▸ **Records to use**
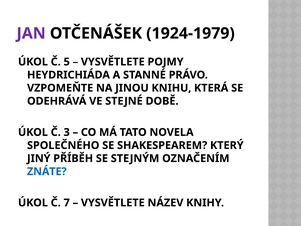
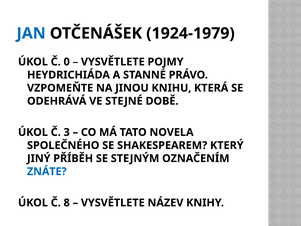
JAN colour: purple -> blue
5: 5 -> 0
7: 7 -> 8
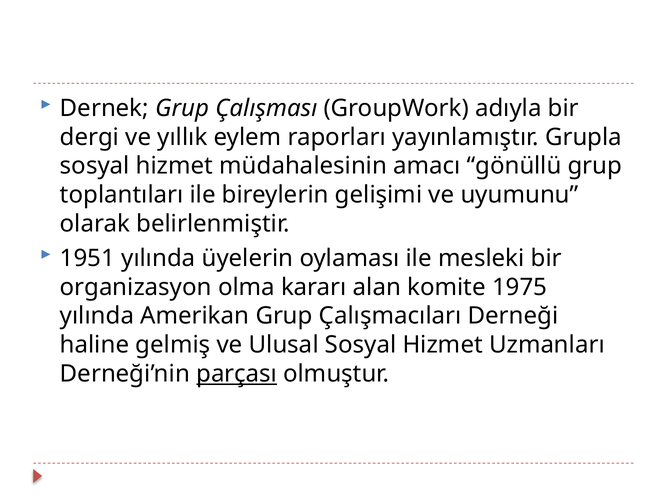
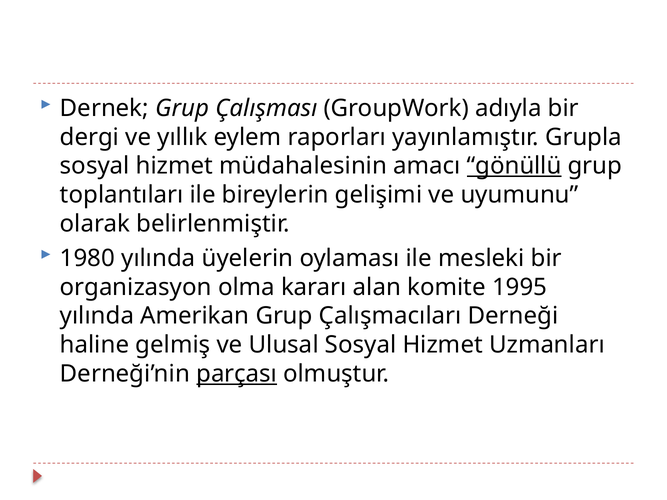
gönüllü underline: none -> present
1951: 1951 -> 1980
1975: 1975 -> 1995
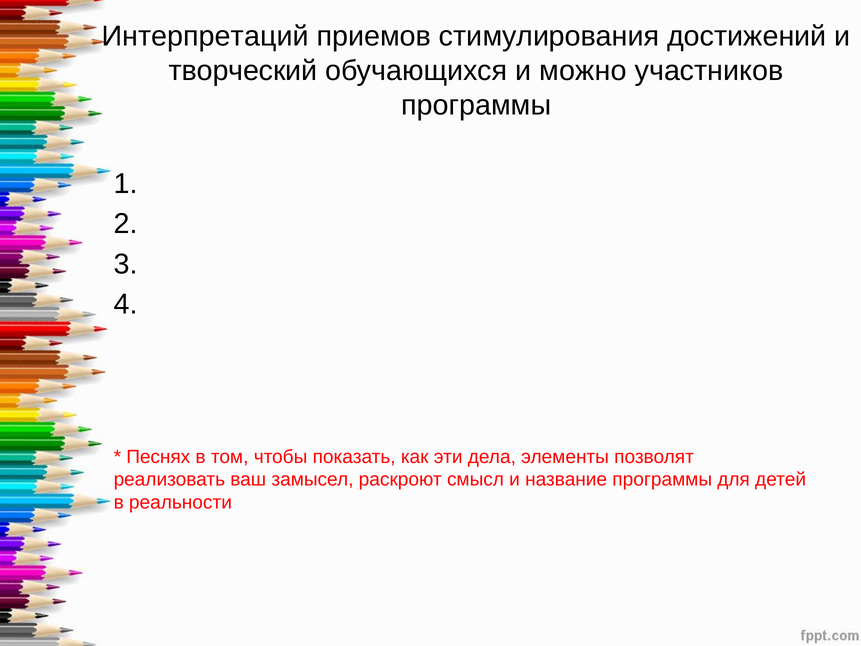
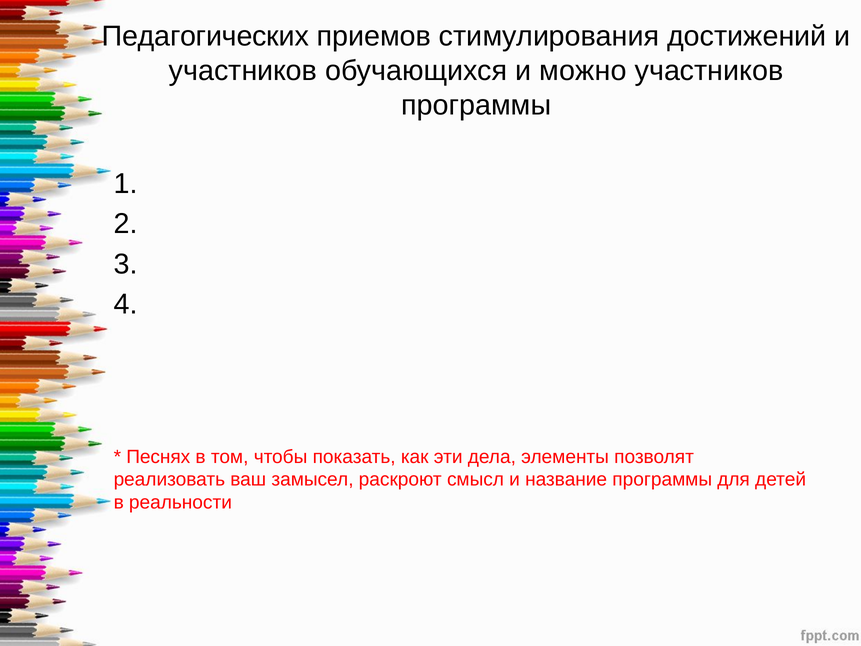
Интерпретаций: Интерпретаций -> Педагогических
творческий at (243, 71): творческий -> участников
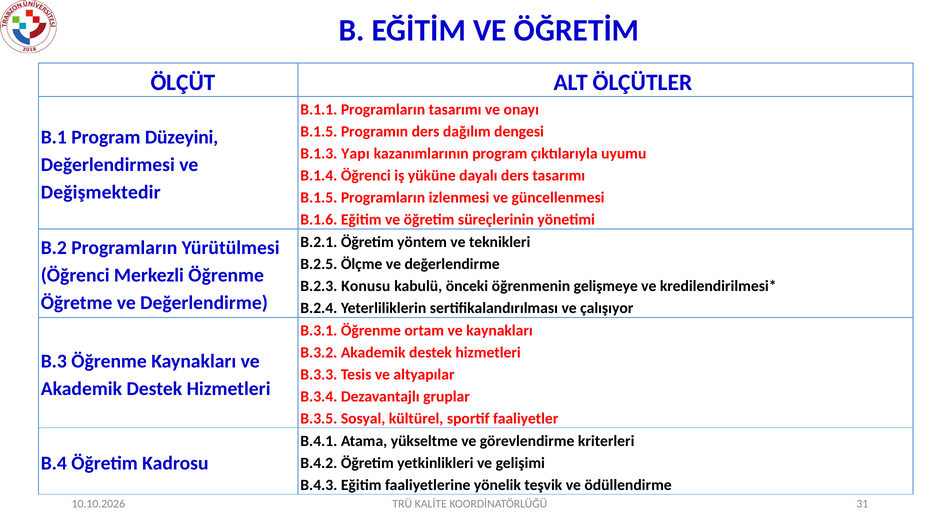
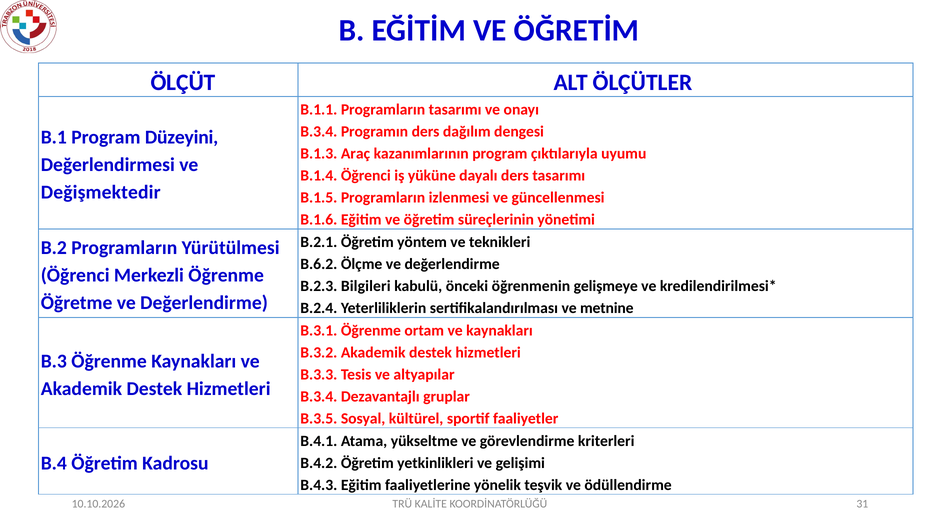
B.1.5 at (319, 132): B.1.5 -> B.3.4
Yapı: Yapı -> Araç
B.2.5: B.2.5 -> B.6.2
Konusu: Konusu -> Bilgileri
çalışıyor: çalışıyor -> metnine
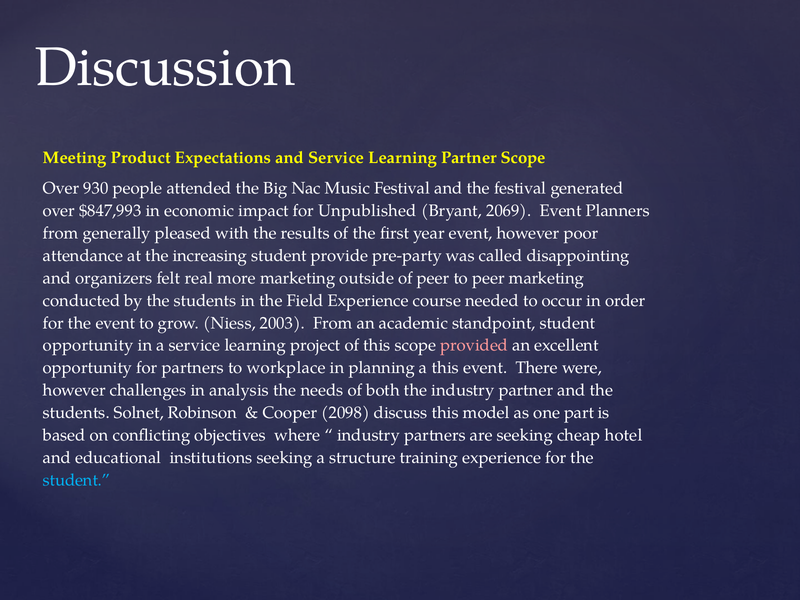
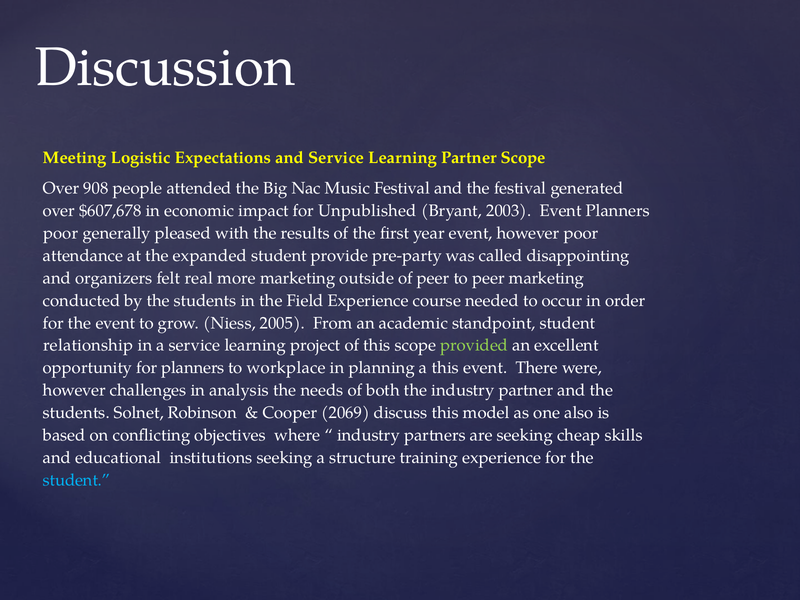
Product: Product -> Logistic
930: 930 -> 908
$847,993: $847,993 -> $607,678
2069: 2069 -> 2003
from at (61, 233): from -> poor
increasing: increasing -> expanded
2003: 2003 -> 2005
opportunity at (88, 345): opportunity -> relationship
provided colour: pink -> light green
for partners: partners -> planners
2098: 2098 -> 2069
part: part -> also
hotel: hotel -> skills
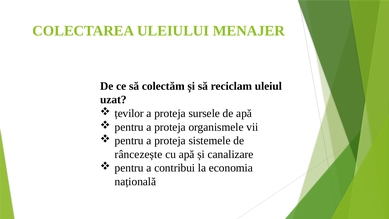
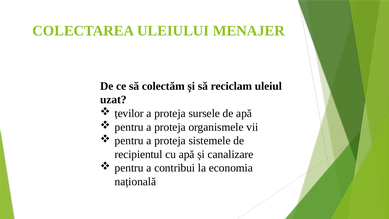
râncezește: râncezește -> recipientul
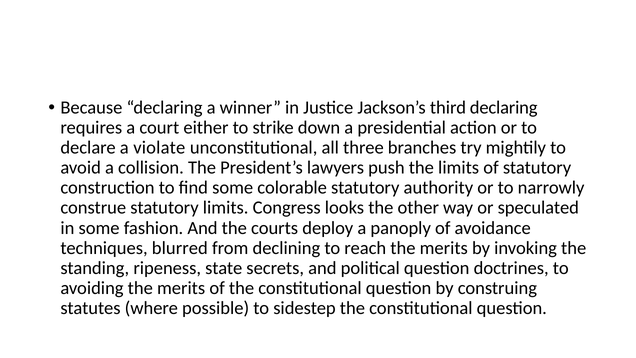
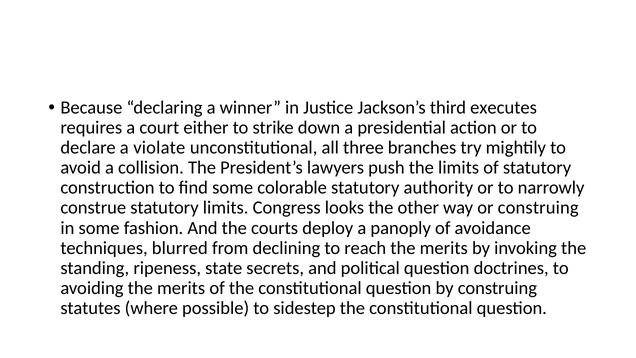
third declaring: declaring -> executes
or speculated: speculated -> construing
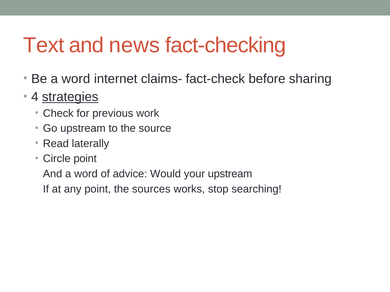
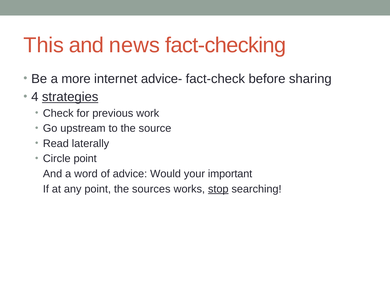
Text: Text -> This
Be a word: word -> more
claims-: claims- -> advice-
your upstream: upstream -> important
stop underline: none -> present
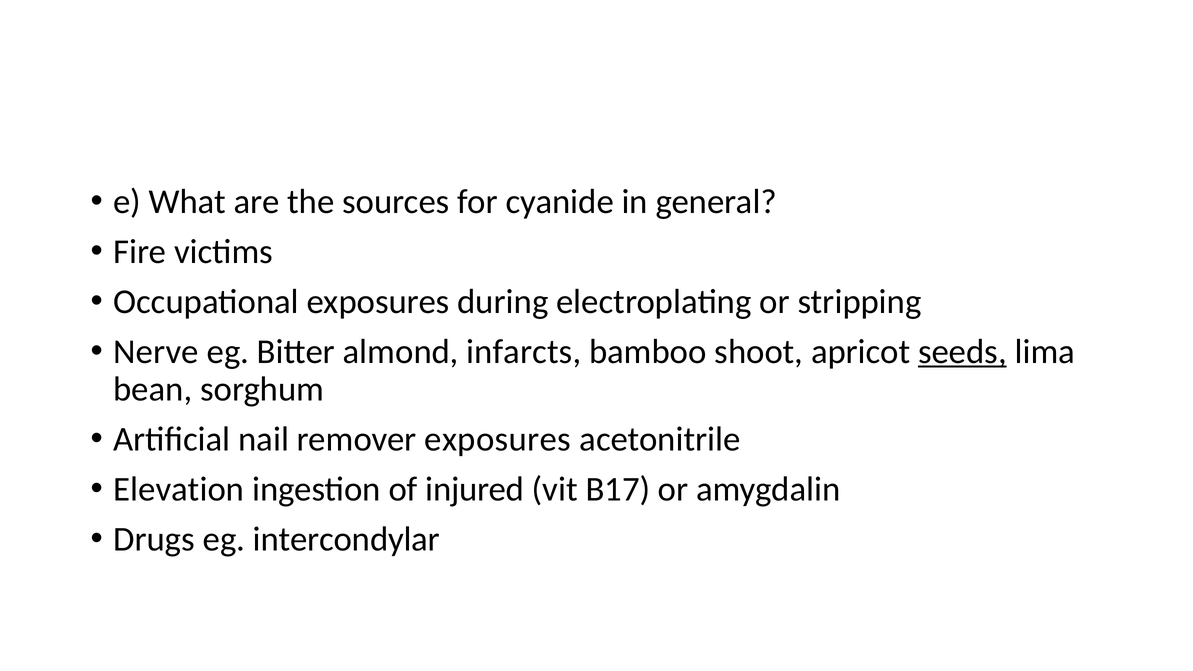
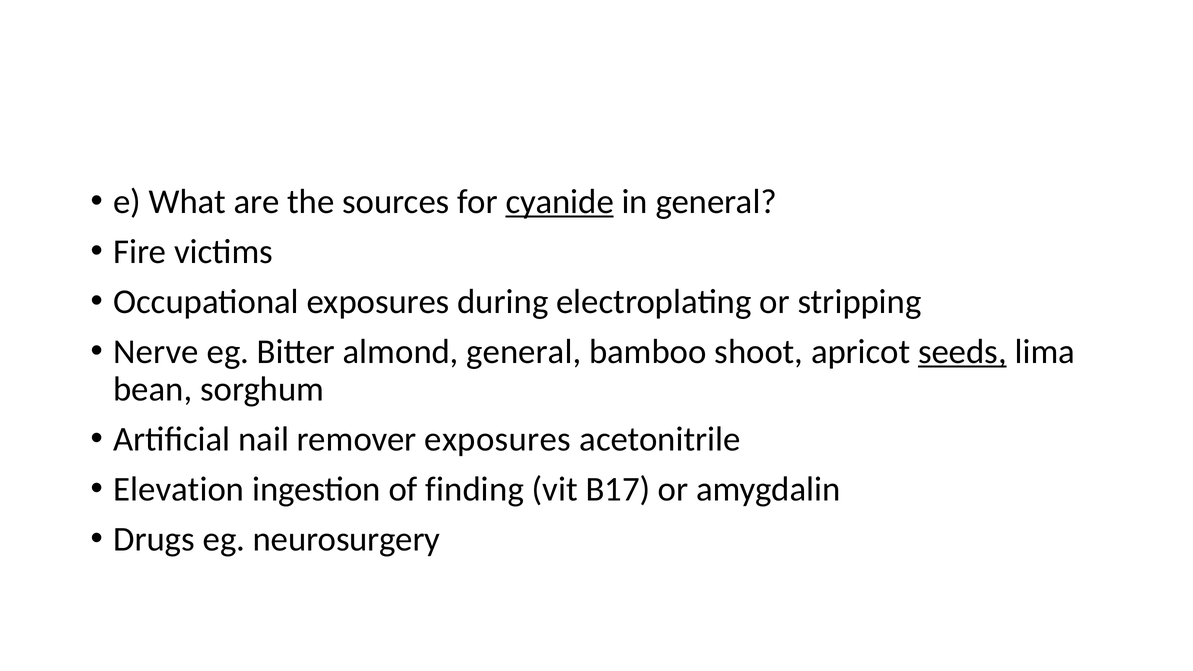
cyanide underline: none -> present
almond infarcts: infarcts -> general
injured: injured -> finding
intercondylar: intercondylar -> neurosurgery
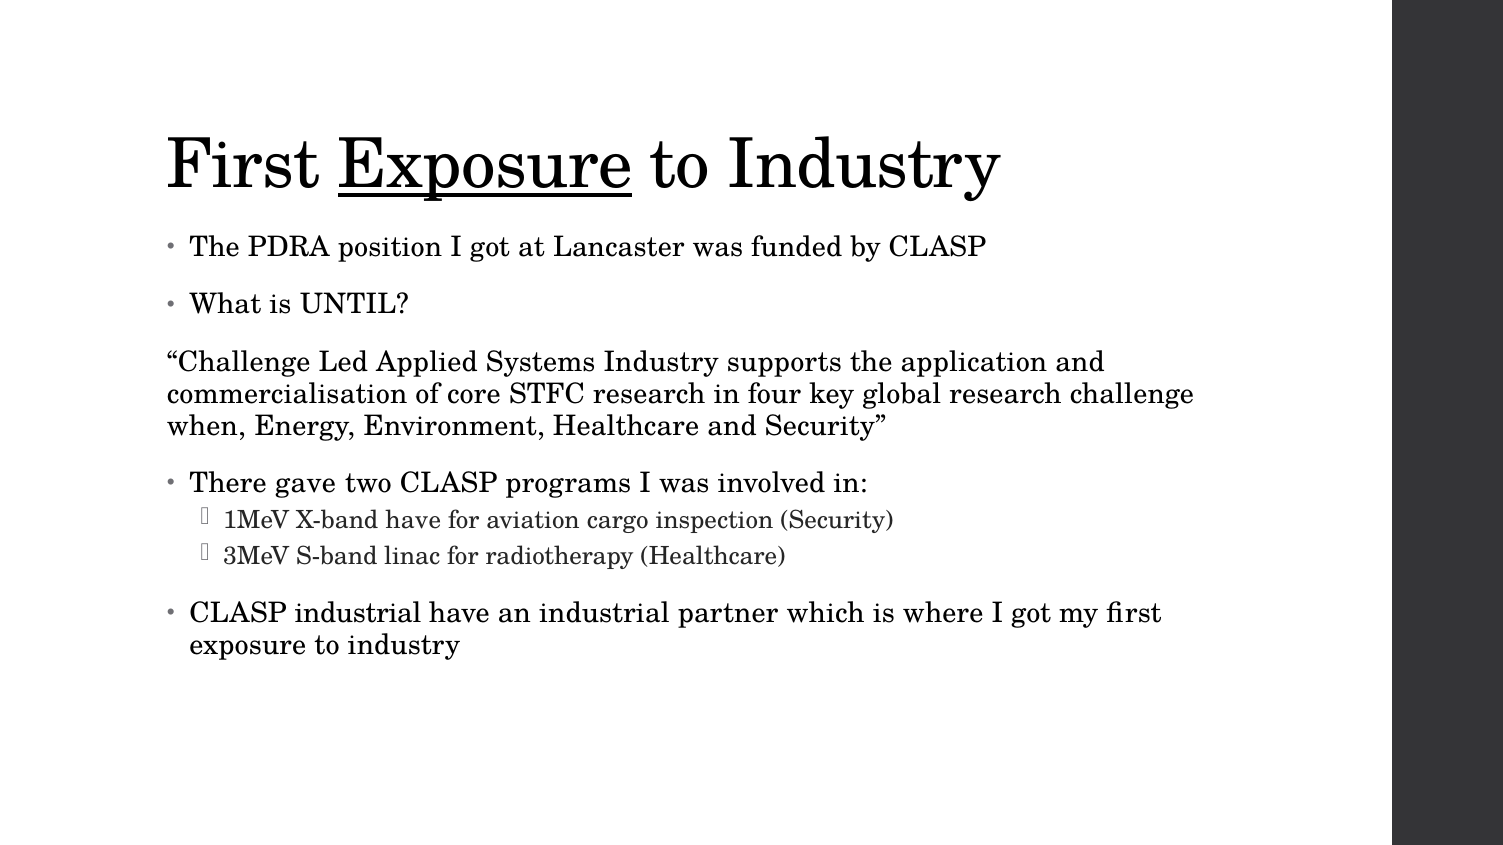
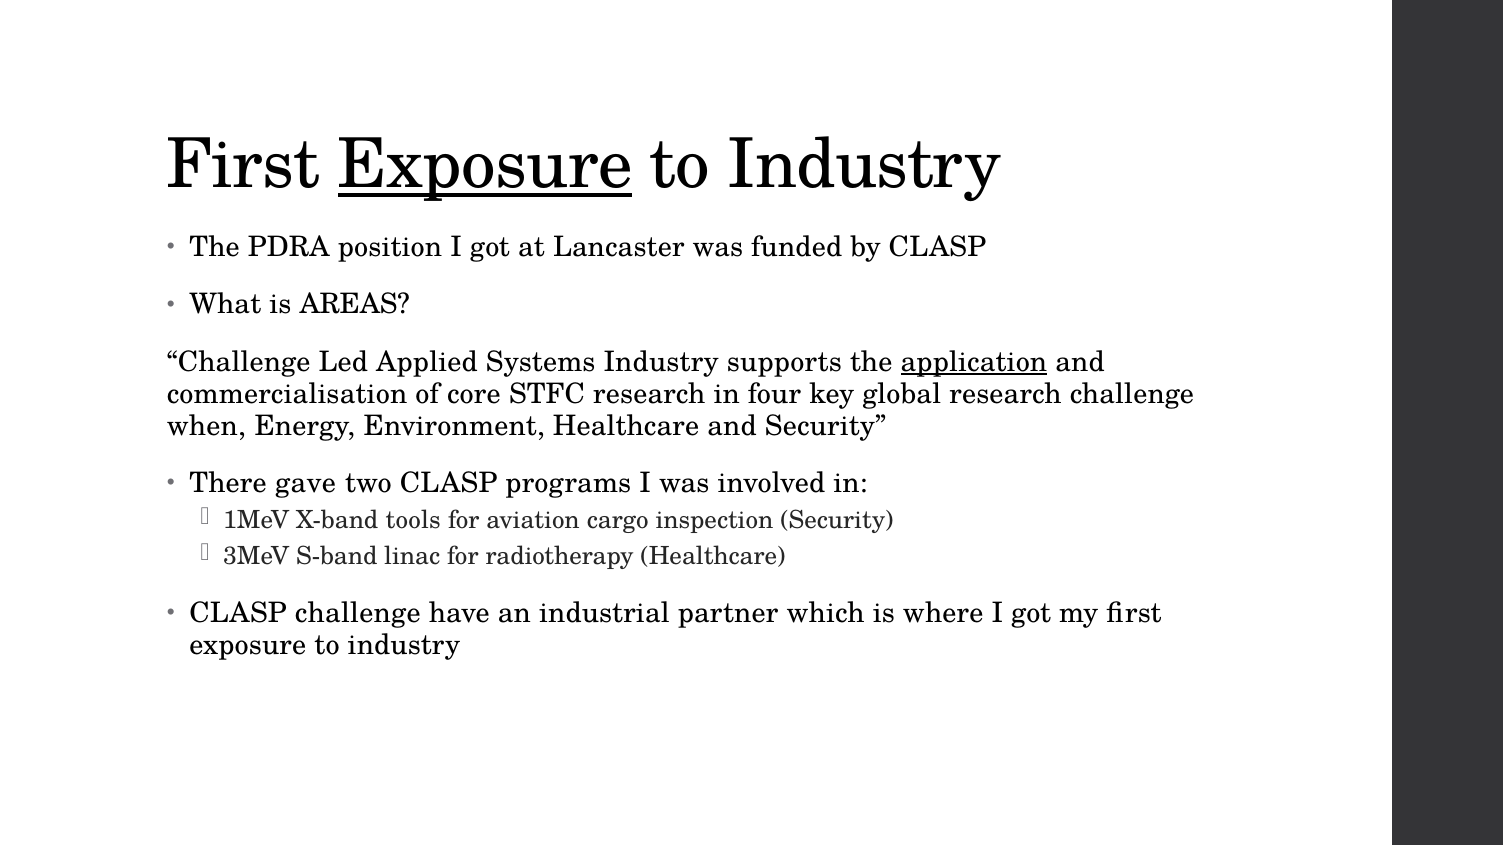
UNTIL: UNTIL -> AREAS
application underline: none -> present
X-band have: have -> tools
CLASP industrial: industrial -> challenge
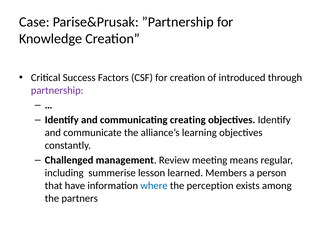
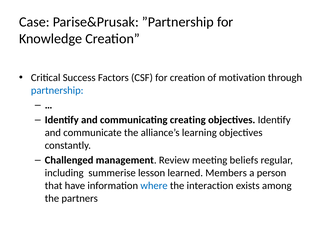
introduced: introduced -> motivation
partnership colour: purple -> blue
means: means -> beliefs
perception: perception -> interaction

▸ **Goal of the exercise**
Switch "underline" to "line under" in the entries from the line with "Text: Text -> This" through the end of the entries, and write out only those lines with nothing else changed. Leave out the pictures.

▸ **Written response**
Text: Text -> This
Be a word: word -> more
claims-: claims- -> advice-
your upstream: upstream -> important
stop line under: none -> present
cyanide line under: none -> present
almond infarcts: infarcts -> general
injured: injured -> finding
intercondylar: intercondylar -> neurosurgery
UNTIL: UNTIL -> AREAS
application line under: none -> present
X-band have: have -> tools
CLASP industrial: industrial -> challenge
introduced: introduced -> motivation
partnership colour: purple -> blue
means: means -> beliefs
perception: perception -> interaction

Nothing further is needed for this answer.